■ Consignes
1. Dans l'article sur le crédit immobilier, à combien s'élevait la production de nouveaux crédits à l'habitat en mars ?
2. Recopiez à l'identique le passage de l'article sur le crédit immobilier qui commence par « Un marché qui » et se termine par « sans mauvaise surprise. ».

■ Texte à lire
****

Le crédit immobilier reprend des couleurs, et les chiffres commencent enfin à le montrer. Les banques françaises ont accordé 12 milliards d’euros de nouveaux prêts à l’habitat, avec un taux moyen toujours calé à 3,22 %. Un signal de stabilisation qui change nettement l’ambiance.
Le crédit immobilier confirme sa reprise en 2026
12 milliards d’euros de nouveaux prêts
La Banque de France a comptabilisé 12 milliards d’euros de nouveaux crédits à l’habitat, hors renégociations. C’est légèrement moins qu’en mars, où la production atteignait 12,6 milliards.
Le chiffre reste pourtant solide : depuis janvier, la moyenne mensuelle tourne autour de 11,8 milliards d’euros. Autrement dit, le marché ne s’emballe pas, mais il tient désormais un rythme nettement plus rassurant qu’en 2025.
Un marché qui reste au-dessus de sa moyenne annuelle
Ce qui change tout ? La reprise paraît moins fragile. Après les creux observés l’an dernier, les volumes se stabilisent et les acheteurs retrouvent progressivement de la visibilité.
À retenir : cette amélioration ne signifie pas encore un retour aux années d’argent facile. Elle montre surtout que le crédit immobilier en 2026 sort peu à peu de sa phase de blocage.
Des taux immobiliers stables à 3,22 %
La quasi-totalité des crédits restent à taux fixe
Pour le deuxième mois consécutif, le taux moyen des nouveaux prêts immobiliers reste fixé à 3,22 %, hors assurance et frais. Une stabilité précieuse pour les ménages qui cherchent à boucler leur budget sans mauvaise surprise.

****

■ Données fournies

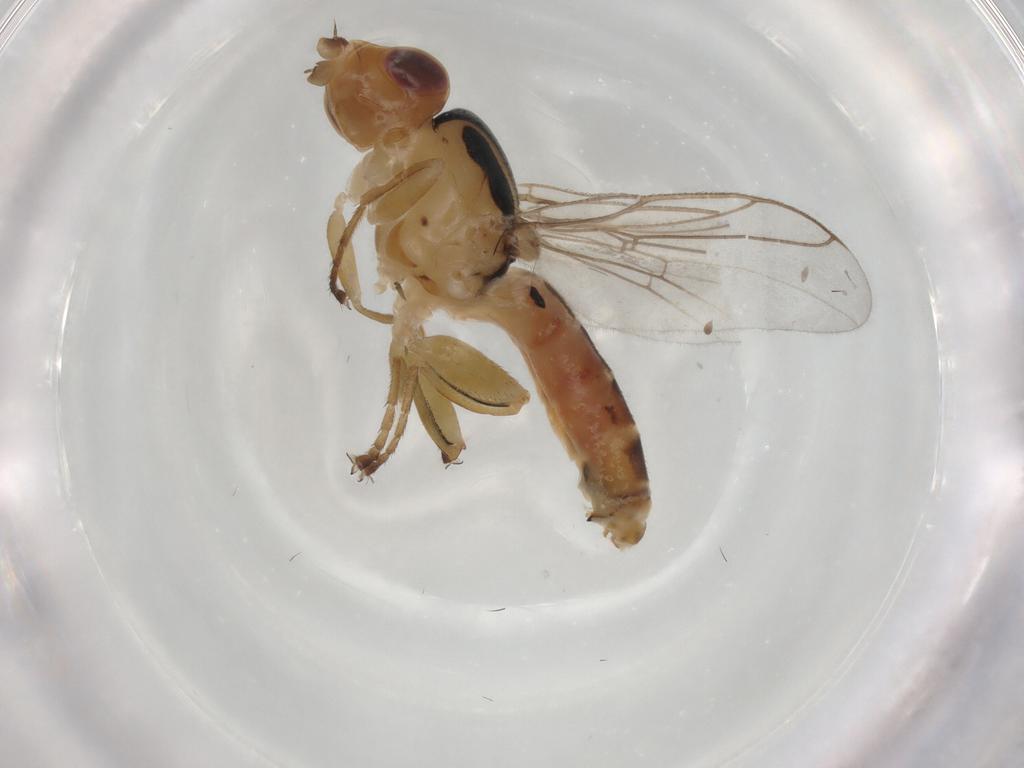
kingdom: Animalia
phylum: Arthropoda
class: Insecta
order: Diptera
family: Chloropidae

****

■ Réponses
1. 12,6 milliards d'euros.

2.
Un marché qui reste au-dessus de sa moyenne annuelle
Ce qui change tout ? La reprise paraît moins fragile. Après les creux observés l’an dernier, les volumes se stabilisent et les acheteurs retrouvent progressivement de la visibilité.
À retenir : cette amélioration ne signifie pas encore un retour aux années d’argent facile. Elle montre surtout que le crédit immobilier en 2026 sort peu à peu de sa phase de blocage.
Des taux immobiliers stables à 3,22 %
La quasi-totalité des crédits restent à taux fixe
Pour le deuxième mois consécutif, le taux moyen des nouveaux prêts immobiliers reste fixé à 3,22 %, hors assurance et frais. Une stabilité précieuse pour les ménages qui cherchent à boucler leur budget sans mauvaise surprise.